→ WORK TO COMPLETE: Where does the word "lines" occur in the entries below? Copy every line that has it.

=== Section Start ===

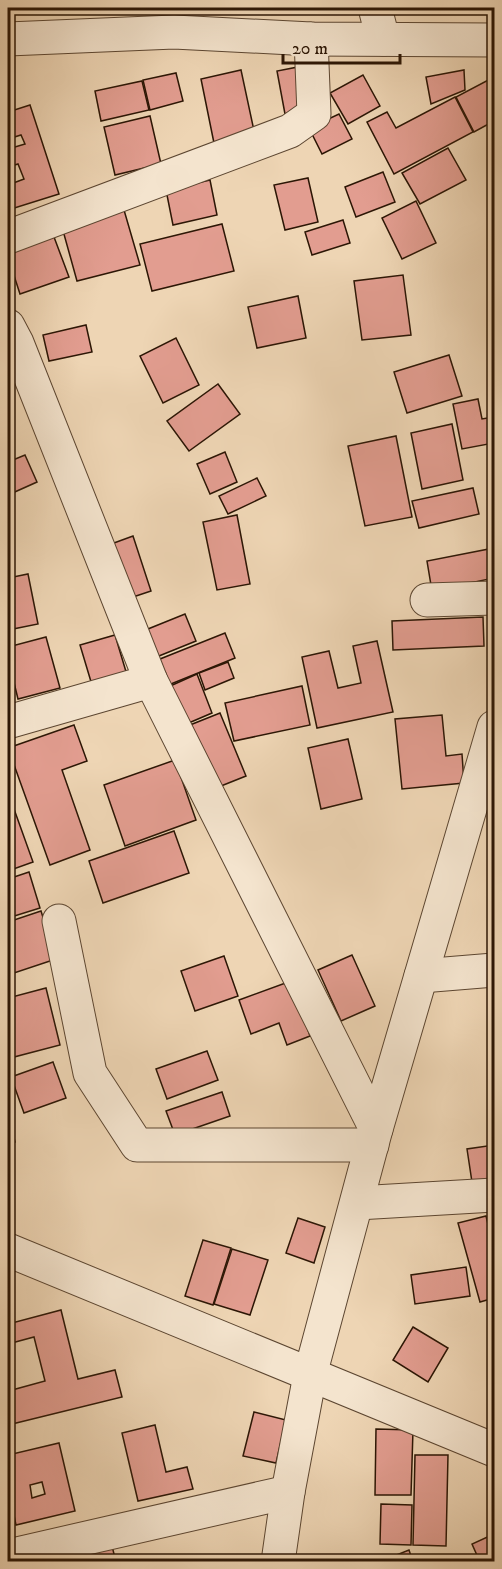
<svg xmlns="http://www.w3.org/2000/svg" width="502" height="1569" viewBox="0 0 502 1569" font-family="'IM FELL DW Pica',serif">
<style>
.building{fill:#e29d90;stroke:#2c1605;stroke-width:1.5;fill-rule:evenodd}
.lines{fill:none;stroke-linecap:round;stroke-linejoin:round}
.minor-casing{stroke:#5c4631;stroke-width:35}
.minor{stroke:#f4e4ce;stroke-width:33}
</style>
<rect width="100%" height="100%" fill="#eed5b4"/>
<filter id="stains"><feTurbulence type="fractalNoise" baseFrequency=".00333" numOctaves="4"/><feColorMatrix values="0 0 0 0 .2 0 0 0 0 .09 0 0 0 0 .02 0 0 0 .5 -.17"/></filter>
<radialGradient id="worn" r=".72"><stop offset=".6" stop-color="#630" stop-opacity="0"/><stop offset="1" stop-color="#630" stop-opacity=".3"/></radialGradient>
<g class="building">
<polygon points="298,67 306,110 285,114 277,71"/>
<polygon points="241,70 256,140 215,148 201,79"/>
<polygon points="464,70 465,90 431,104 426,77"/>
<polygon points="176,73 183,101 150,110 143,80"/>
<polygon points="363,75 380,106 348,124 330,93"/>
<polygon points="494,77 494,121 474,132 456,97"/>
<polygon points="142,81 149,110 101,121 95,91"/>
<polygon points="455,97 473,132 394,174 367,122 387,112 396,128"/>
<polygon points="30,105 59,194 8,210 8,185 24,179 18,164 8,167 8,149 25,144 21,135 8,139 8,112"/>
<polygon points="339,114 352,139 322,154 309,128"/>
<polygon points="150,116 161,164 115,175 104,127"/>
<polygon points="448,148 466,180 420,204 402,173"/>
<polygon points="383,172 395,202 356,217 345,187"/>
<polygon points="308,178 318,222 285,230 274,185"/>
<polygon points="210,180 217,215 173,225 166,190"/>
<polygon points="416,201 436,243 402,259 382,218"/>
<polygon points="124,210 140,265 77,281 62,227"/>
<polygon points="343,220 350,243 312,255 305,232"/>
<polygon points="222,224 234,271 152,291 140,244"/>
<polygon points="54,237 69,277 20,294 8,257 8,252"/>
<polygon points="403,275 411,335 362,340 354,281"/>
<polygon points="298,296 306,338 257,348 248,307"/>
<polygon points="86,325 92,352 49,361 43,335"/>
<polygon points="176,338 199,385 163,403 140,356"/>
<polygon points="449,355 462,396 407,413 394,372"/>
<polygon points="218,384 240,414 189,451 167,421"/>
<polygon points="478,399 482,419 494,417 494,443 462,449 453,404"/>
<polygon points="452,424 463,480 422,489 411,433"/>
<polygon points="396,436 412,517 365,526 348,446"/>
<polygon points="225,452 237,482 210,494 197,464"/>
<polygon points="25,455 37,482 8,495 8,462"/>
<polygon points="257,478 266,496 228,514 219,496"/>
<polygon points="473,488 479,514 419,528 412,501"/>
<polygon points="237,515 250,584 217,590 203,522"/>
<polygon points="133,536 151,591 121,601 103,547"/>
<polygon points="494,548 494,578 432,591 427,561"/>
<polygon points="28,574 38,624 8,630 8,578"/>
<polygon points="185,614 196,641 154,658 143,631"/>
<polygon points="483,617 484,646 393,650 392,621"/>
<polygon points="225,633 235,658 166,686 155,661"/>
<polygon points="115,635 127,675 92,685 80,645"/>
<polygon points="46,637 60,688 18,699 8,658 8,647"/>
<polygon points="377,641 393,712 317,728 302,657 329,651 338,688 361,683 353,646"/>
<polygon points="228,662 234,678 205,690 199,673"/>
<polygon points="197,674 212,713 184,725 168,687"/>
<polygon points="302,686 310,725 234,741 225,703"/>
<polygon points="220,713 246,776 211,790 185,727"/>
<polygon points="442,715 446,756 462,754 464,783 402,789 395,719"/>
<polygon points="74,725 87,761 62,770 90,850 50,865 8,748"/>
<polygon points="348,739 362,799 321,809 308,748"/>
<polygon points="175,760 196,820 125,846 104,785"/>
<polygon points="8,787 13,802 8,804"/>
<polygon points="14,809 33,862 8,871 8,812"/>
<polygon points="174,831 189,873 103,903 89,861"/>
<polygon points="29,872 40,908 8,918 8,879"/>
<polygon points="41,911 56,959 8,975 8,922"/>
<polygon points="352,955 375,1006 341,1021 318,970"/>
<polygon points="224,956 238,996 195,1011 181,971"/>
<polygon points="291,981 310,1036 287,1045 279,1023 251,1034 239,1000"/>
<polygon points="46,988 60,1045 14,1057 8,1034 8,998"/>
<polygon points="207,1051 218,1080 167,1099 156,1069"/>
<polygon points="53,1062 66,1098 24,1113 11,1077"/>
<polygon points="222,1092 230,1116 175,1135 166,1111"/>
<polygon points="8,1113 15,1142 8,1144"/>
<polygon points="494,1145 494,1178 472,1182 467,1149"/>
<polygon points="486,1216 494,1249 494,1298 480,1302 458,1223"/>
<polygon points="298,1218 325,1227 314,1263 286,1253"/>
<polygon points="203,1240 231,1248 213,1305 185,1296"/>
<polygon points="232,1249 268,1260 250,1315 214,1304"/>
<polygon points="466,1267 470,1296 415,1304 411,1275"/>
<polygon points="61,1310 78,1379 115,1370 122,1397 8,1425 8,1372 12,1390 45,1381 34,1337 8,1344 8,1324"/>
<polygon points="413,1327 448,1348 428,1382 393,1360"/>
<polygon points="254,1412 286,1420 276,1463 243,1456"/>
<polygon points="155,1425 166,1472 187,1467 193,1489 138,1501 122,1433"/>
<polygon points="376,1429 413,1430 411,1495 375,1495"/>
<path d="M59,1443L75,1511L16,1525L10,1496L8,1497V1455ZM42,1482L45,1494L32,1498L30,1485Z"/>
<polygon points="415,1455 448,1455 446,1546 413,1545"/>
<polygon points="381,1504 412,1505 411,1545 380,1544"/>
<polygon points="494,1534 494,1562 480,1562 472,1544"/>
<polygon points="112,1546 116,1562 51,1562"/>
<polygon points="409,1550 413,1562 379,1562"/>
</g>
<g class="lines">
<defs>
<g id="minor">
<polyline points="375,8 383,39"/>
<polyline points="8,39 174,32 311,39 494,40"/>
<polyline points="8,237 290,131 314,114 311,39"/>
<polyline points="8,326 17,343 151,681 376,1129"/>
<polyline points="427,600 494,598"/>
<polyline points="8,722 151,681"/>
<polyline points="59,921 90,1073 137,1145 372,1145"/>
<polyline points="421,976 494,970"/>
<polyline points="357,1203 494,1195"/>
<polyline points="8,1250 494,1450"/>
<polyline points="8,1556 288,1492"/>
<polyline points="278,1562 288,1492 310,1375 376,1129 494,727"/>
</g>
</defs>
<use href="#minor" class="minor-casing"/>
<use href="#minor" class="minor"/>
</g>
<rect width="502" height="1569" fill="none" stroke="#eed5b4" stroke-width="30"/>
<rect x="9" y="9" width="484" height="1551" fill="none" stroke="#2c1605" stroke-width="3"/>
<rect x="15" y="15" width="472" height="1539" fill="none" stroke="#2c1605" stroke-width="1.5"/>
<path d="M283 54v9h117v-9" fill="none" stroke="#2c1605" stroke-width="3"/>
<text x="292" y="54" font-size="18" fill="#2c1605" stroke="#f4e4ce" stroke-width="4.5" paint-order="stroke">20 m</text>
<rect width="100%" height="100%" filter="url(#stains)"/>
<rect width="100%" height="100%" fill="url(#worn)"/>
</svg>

=== Section End ===
=== Section Start ===

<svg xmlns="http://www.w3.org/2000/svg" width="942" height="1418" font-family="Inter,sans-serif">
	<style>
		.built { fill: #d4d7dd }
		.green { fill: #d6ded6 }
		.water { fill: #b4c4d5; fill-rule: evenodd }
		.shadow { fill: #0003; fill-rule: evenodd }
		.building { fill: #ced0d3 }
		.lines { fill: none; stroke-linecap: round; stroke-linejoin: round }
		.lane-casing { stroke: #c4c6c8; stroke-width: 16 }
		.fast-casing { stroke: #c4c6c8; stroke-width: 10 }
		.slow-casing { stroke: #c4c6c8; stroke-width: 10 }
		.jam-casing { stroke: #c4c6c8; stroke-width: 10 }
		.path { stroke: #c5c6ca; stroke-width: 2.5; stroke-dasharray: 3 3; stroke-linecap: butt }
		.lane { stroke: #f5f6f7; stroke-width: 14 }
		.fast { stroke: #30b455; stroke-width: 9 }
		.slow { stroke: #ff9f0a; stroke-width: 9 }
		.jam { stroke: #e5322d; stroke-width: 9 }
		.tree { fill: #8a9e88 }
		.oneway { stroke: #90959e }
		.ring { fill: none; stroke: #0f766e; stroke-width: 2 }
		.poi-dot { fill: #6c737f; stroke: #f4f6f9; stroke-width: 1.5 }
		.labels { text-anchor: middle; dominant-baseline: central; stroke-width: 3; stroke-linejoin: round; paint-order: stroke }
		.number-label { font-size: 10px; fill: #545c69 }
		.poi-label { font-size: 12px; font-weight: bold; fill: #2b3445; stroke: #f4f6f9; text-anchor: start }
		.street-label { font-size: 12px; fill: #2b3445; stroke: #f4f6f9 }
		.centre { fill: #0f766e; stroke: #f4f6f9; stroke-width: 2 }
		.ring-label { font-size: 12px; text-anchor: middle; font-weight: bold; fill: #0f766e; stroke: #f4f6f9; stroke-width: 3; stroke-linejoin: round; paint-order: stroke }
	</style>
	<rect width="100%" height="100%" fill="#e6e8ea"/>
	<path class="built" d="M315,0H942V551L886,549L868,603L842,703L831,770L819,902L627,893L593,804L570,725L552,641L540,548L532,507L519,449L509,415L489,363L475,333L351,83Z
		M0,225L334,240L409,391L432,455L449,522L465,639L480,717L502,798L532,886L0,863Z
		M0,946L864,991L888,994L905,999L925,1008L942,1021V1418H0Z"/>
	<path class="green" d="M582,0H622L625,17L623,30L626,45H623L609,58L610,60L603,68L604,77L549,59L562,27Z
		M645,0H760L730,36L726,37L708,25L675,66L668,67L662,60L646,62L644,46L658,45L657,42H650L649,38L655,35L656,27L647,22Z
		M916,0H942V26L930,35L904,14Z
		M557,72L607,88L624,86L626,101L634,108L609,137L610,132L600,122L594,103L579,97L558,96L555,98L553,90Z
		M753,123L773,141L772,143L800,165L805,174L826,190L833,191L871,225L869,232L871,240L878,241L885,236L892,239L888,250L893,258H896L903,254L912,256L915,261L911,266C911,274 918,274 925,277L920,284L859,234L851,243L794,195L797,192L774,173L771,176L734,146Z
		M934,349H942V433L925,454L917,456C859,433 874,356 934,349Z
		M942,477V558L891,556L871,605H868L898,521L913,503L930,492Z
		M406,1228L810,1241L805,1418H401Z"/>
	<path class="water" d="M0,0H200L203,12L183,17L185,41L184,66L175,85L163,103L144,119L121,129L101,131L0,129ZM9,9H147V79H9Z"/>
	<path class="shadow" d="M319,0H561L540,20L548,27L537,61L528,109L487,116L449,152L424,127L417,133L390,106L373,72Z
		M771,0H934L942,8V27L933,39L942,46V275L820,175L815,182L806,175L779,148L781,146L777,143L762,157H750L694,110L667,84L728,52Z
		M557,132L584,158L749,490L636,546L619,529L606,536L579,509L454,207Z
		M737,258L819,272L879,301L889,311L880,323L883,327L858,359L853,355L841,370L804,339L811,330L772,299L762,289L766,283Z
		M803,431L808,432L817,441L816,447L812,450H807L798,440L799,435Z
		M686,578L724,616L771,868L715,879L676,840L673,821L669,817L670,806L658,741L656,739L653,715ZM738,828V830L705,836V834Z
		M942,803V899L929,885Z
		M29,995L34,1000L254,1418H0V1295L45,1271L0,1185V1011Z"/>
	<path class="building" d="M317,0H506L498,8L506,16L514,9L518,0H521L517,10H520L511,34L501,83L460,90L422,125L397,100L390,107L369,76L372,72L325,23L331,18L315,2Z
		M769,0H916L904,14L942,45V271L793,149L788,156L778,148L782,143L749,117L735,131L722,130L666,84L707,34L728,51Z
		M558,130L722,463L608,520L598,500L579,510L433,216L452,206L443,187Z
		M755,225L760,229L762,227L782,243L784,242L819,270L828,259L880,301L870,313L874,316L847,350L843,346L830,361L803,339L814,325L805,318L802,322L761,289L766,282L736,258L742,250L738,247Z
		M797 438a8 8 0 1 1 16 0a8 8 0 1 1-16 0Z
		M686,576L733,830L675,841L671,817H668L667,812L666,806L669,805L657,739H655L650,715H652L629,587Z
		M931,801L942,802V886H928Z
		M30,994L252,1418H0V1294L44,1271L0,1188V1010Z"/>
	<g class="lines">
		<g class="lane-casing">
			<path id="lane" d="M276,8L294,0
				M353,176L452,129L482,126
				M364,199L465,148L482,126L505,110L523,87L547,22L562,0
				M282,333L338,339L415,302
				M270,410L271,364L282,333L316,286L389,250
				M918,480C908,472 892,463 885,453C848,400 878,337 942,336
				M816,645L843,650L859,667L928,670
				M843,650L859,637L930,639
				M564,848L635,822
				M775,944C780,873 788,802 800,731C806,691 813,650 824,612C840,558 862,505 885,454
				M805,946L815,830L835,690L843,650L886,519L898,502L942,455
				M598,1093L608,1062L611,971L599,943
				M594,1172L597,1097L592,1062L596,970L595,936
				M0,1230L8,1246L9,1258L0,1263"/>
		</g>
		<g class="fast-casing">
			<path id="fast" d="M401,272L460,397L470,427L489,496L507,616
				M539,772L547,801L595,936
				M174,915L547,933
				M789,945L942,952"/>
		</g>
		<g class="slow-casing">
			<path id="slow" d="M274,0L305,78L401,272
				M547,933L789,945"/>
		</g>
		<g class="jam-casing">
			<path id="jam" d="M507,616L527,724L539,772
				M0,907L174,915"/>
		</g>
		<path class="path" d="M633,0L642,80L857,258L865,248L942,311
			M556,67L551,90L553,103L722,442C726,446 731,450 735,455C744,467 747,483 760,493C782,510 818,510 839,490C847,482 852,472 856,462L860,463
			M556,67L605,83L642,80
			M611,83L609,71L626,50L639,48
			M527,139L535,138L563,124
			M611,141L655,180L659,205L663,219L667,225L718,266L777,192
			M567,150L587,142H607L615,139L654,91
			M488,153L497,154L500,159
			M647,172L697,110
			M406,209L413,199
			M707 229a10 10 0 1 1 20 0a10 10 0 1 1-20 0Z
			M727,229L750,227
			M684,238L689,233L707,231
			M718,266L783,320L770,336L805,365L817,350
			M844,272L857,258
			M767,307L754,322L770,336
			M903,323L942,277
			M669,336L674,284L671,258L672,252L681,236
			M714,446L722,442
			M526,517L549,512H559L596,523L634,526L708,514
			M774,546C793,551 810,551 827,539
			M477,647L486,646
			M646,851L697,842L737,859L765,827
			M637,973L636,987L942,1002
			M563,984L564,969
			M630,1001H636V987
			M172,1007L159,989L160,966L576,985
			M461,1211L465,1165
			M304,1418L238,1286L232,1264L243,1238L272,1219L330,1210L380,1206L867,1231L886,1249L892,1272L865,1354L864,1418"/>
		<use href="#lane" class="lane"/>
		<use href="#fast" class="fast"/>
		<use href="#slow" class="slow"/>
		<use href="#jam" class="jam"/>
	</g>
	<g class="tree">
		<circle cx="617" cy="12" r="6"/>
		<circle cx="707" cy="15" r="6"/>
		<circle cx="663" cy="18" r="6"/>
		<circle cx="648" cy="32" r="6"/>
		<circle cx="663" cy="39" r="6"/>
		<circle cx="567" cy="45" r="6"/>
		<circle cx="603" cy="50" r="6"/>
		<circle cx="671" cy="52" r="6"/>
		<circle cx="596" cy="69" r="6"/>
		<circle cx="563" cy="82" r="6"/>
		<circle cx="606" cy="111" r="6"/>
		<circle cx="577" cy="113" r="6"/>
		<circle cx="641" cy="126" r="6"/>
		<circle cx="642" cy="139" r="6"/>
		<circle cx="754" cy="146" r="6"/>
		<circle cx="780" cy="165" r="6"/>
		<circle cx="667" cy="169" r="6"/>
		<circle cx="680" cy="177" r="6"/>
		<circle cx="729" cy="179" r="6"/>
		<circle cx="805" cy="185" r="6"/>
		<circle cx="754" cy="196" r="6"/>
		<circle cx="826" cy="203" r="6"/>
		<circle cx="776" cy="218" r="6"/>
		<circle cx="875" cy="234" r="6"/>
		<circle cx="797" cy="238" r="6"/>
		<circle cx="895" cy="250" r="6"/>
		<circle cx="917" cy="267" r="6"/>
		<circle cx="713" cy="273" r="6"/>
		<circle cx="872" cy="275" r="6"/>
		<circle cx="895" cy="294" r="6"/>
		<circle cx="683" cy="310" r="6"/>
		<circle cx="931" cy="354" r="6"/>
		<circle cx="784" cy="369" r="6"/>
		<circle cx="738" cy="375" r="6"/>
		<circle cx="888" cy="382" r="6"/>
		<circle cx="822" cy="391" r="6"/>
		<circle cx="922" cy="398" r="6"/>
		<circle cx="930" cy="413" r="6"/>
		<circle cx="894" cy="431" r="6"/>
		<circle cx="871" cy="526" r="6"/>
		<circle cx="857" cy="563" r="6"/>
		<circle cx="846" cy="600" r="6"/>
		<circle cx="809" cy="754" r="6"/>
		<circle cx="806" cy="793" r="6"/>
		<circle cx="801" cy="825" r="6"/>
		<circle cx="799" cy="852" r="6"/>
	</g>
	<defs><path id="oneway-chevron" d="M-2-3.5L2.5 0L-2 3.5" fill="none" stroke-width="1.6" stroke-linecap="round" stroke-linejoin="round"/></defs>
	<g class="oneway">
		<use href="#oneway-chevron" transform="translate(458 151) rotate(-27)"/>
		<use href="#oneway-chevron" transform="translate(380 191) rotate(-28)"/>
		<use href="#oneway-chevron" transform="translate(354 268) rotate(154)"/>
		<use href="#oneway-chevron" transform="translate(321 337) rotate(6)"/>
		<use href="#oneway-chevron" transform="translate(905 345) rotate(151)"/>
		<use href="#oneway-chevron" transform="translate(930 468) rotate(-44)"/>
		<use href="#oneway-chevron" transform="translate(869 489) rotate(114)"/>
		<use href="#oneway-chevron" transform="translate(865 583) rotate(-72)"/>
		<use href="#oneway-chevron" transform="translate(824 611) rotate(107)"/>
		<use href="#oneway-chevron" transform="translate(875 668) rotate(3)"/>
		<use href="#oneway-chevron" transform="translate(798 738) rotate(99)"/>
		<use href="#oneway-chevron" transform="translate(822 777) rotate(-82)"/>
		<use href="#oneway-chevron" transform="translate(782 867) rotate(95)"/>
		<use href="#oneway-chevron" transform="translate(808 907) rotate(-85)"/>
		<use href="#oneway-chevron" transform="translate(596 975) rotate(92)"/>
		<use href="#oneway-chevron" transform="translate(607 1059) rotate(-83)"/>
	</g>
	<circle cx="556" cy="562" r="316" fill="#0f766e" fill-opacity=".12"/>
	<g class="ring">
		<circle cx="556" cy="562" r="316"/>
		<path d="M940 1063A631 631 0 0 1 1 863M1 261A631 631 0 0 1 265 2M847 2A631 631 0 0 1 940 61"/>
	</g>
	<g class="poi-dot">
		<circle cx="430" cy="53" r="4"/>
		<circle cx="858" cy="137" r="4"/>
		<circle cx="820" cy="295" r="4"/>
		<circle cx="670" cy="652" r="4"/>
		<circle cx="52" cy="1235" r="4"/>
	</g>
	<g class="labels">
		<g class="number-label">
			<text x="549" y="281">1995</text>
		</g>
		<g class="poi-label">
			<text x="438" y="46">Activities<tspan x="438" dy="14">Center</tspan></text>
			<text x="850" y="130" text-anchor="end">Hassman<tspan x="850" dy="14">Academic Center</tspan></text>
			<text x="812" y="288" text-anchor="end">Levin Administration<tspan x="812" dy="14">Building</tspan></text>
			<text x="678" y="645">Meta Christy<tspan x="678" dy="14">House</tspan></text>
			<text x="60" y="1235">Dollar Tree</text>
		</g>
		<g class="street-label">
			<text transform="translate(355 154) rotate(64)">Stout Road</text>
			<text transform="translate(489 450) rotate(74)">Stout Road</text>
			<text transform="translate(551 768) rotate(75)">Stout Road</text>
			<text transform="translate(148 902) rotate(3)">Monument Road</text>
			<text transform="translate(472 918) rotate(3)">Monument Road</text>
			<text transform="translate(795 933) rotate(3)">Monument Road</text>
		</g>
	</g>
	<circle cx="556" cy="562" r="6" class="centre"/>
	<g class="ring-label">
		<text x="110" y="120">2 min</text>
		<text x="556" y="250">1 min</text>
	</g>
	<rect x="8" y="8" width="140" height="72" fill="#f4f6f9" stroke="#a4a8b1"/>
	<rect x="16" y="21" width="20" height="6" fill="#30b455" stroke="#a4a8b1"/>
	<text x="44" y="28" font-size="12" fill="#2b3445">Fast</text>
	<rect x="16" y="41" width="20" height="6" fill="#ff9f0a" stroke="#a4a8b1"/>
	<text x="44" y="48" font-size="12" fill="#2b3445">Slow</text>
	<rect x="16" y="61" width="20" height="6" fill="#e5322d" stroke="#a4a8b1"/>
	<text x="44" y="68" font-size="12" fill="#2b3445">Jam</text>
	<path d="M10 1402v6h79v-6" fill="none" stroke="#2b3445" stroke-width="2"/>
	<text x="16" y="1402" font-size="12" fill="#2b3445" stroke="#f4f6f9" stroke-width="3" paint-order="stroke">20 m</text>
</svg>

=== Section End ===

→ FINISHED TASK:
.lines{fill:none;stroke-linecap:round;stroke-linejoin:round}
<g class="lines">
		.lines { fill: none; stroke-linecap: round; stroke-linejoin: round }
	<g class="lines">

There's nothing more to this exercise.